Backstory:
"Could you be any later?! I've been waiting all afternoon for you!"
You look up from your map and see a young Rabbot ahead of you. She is different than the others, her exoskeleton is well-polished and gives off a distinctly purple hue. You could swear her joints are connected with diamond-topped screws.
She is beautiful. A breath escapes you as she speeds towards you, leaning forward on her toes as small puffs of steam escape behind her. A dusty creature is following her, likely her pet -- probably one of those Cumulus Nimbi you're heard about. He does not look happy.
"We don't have much time and I still have to give you an overview of the repair order of precedence. You know, emergencies first, loose wires last, et cetera, et cetera, all that stuff you learned in Rabbot Repair Institute." The E-Corp Superior Rank badge around her neck states her name is Rab-Mi, Director of Emergency Repairs and Liaison for E-Corp and G-Corp Robotics. Suddenly you realize you should probably be focusing ahead of you; a look of impatience begins to darken her face as she realizes that you might not be the grunt she's been waiting for. As she speaks, you see her front paws wave around, tiny and graceful, yet nevertheless fretful.
Your only response is a dull apology, something completely appropriate for an E-Corp Grunt, but deservedly useless for one of your training.
"Come along," Rab-Mi grabs you by your elbow, pulling you past open cabinets, where you can tell at once other poor Rabbots grunts have been there before. The cabinets which are open are all empty, save a few wires and some strange fluids - one is just a little too close to your own blood, another is a weird radioactive tealish grey. What could they have possibly done with the Rabbots that weren't fixable?
"Here we have the repair tables, I've got eight up and running but give me some time and I'll 24. Things are gonna get messy this year.
I lost my eye back in '09, back when we didn't know what we were up against. If it weren't for Bunnok Methesan opening up this ward, I would have probably lost the other one. It was then I went to the same school as you -- and look!

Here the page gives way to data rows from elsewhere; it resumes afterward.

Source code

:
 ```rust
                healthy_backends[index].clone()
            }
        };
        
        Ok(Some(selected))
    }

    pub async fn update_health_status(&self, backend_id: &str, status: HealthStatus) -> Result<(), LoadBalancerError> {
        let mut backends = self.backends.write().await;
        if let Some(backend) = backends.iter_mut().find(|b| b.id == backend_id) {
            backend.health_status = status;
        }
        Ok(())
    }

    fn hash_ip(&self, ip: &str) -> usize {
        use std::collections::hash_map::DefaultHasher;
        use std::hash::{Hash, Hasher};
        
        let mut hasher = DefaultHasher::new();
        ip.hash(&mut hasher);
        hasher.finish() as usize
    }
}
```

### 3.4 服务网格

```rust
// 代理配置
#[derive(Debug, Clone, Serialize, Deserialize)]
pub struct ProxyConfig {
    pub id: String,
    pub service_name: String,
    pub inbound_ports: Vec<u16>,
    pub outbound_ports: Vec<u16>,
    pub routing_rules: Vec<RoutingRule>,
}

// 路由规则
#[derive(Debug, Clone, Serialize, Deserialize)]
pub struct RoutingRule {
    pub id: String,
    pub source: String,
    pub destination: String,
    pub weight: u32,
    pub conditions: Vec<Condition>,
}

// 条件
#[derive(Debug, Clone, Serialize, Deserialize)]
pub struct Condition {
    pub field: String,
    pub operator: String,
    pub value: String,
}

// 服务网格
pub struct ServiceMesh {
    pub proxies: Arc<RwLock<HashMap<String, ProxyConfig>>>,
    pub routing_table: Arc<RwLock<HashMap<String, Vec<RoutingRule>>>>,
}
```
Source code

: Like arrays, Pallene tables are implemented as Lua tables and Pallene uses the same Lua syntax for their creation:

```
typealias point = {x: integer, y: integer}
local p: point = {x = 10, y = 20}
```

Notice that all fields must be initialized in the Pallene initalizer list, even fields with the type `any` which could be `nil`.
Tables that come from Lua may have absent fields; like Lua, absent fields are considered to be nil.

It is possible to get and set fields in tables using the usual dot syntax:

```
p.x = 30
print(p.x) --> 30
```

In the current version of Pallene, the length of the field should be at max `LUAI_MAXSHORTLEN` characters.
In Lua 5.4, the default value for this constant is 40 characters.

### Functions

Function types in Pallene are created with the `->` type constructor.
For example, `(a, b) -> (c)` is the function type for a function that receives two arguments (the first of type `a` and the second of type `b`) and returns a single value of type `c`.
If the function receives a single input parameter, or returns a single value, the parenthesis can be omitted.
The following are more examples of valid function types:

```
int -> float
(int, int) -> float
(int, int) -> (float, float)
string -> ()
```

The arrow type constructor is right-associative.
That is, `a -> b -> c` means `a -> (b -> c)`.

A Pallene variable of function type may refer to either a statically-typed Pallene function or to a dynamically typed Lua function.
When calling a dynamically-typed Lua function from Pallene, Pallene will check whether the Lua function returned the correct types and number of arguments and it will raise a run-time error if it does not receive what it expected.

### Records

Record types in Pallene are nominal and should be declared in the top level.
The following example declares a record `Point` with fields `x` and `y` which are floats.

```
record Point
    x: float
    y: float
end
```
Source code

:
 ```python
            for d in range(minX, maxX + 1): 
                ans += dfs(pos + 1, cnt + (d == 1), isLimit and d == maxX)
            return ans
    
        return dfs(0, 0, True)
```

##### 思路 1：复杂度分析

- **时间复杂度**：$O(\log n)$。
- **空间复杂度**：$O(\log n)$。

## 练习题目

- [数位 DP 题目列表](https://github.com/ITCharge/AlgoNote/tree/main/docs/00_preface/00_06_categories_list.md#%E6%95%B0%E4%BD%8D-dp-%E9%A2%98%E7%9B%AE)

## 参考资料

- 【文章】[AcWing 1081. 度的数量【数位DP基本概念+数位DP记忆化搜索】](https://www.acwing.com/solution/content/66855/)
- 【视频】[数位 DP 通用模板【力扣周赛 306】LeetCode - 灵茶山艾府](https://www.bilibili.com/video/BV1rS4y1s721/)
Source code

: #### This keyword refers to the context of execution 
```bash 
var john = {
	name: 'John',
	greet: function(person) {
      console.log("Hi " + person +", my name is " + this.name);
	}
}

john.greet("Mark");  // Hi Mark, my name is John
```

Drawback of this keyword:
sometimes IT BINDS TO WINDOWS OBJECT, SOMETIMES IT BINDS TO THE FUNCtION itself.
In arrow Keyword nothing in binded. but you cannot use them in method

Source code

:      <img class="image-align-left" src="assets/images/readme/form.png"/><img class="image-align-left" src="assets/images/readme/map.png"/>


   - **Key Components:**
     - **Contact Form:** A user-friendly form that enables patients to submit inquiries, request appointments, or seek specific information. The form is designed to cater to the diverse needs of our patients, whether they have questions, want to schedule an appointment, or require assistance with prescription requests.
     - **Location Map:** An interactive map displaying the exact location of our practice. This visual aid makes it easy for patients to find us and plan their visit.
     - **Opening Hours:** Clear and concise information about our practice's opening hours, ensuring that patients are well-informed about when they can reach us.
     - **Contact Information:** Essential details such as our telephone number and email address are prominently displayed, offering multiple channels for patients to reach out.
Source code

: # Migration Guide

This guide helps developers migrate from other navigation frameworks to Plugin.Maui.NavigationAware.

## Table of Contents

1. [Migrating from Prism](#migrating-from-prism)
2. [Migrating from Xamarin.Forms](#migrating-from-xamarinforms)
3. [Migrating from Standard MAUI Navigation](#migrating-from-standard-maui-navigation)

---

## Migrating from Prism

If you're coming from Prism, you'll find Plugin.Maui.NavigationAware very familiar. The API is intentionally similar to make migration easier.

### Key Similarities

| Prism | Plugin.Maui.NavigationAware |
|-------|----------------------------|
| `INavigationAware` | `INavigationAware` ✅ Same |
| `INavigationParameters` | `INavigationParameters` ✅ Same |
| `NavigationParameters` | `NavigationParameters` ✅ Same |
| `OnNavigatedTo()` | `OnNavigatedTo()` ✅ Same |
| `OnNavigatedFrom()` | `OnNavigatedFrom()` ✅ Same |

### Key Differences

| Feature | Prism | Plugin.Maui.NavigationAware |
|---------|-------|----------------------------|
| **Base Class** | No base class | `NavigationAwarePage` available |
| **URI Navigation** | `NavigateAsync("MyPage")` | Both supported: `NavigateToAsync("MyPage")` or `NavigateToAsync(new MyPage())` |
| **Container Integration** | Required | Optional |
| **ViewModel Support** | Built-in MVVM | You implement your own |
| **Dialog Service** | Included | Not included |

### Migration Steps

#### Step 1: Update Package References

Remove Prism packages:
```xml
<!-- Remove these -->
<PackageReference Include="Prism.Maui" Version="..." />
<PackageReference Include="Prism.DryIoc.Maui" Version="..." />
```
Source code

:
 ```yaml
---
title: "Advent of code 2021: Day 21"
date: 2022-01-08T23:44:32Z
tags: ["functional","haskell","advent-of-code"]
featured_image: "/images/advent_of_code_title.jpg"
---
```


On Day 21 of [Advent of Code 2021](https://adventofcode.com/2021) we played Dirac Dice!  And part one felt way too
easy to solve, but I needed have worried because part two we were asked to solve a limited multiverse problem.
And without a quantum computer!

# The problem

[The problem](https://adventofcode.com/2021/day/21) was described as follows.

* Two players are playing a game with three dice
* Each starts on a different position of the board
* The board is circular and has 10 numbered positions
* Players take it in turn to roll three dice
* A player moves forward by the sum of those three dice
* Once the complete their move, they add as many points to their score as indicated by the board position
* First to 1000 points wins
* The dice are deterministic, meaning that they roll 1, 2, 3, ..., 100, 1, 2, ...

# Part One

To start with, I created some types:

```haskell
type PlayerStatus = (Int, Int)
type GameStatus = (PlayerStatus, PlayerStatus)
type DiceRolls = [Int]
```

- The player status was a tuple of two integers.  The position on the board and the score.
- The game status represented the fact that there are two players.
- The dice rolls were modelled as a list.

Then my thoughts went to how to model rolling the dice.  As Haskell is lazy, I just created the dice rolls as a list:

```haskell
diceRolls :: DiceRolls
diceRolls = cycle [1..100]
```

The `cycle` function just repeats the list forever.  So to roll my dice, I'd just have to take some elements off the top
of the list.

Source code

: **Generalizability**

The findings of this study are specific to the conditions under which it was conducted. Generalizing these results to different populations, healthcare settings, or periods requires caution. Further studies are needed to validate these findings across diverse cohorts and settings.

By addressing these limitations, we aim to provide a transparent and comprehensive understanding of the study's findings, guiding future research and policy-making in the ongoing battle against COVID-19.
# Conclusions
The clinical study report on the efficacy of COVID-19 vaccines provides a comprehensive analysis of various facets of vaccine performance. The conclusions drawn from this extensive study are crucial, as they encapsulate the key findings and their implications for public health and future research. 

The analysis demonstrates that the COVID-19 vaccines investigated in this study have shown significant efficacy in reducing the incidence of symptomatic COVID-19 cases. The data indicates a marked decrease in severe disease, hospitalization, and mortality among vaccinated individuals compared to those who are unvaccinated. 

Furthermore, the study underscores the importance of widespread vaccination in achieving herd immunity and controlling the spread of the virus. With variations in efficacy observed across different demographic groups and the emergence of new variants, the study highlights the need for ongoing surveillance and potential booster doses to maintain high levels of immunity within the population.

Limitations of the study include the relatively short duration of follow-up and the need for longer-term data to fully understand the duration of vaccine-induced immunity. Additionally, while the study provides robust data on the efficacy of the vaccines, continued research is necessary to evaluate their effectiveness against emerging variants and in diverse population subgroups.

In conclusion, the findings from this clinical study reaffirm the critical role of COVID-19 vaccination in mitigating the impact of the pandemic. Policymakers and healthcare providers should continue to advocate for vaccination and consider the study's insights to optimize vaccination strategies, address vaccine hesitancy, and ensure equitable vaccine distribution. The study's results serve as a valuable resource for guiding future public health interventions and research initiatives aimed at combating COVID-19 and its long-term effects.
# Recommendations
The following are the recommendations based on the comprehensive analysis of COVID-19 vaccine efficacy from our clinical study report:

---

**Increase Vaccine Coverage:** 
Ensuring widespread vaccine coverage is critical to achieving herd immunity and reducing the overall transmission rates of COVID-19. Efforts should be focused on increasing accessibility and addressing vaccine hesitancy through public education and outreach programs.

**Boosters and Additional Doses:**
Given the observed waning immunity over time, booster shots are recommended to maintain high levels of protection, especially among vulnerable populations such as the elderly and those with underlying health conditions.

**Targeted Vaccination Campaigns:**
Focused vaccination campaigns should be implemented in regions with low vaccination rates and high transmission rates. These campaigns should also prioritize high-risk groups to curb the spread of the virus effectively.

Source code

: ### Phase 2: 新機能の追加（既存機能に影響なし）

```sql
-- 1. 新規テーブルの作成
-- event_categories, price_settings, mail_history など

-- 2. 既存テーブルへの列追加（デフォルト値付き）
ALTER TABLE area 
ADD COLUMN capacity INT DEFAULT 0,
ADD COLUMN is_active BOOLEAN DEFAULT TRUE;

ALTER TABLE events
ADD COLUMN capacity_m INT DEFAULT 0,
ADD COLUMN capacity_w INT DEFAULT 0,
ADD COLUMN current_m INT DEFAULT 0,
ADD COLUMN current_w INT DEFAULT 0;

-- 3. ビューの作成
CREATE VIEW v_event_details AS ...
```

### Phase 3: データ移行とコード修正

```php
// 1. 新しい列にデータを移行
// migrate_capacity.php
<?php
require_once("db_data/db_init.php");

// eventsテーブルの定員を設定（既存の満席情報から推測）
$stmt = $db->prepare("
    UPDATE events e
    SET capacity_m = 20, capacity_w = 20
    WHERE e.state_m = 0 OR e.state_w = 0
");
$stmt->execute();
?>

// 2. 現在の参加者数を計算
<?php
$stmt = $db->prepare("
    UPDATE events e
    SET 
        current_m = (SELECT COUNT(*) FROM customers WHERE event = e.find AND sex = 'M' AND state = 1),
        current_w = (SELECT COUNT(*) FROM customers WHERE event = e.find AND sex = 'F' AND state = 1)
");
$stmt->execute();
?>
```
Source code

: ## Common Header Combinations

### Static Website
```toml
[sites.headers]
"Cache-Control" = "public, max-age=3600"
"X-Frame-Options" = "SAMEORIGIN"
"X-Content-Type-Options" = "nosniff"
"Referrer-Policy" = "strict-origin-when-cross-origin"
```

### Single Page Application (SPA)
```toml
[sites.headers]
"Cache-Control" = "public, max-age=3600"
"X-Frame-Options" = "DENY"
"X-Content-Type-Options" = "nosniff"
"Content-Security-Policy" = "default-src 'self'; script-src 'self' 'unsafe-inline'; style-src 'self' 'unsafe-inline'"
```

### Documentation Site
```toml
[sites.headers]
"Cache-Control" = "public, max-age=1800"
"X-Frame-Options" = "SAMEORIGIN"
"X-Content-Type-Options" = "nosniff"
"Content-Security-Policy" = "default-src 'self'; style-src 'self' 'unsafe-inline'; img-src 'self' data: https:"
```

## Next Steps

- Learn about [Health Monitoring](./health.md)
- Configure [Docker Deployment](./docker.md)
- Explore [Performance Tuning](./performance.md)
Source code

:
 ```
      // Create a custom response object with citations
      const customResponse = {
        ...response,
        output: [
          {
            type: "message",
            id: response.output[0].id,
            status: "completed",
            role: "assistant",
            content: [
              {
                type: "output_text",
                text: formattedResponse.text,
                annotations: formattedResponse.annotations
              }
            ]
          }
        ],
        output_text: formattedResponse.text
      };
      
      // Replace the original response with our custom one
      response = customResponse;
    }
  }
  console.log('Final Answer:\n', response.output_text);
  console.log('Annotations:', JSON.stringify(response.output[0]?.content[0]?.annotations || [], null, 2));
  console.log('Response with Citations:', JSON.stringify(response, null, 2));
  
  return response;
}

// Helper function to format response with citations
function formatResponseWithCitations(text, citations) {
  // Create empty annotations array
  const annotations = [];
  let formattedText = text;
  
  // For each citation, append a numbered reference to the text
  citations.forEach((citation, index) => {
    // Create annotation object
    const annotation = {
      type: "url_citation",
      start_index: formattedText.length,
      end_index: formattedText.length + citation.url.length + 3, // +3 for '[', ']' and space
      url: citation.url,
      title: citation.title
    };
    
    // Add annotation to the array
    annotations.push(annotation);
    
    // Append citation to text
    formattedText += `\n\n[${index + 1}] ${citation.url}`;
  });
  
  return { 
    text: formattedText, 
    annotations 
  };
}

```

I'm running this whole thing."
You say nothing, just a small sniff as you realize you can't smell... that smell... anymore.
"Uhm, anyways... Behind you, you'll see a wall with all the tools you'll need to fix most basic repairs. Above is your lighting pad -- here, let me lower that for you." It burns your poorly adjusted eyes as you stupidly look up, like a moth drawn to a bug zapper. "That damn Diedrich has really found a way to hit us hard this Easter. I'll need as much help getting those Rabbots up and running again.
That's why you're here, right?"
Description:
"Ladies and gentlemen, beloved investors and remarkable malcontents, I give you...." The leader of E-Corp pauses and creates a grandiose swirl out of air with his right hand. All in the audience are silent in equal contempt, for being interrupted or the Easter Bunny we shall never know.
"
The D-D 1200e -- Diedrich Destroyer, 2012 Model, Software Version: EasterEgg -- with advanced anti-Diedrich deployment mechanisms and improved GPS targeting technology." The thick black curtain behind him is raised, slowly at first -- then a whip cracks somewhere in the distance and the curtain is pulled up almost too quickly. A row of sleek Rabbots are revealed, each shinier than the one before. They come in a multitude of colors, but each looks just as deadly as the next. Next a projector screen descends from the ceiling, and an image is splayed across it, which appears to be some sort of targeting system aimed at a grunt dressed in a poorly made Diedrich mascot suit.
You suspicions are confirmed as the Leader continues: "as you can see here, we have dressed up .... A nameless grunt! Yes? Yes! A nameless grunt, in Diedrich costume and absolutely
littered him with Diedrich plushies. Each and every plushies has it's own target -- and ta da!" A knife shoots from the Rabbot, too fast for anyone to tell whence it came. "He's dead, Jim!"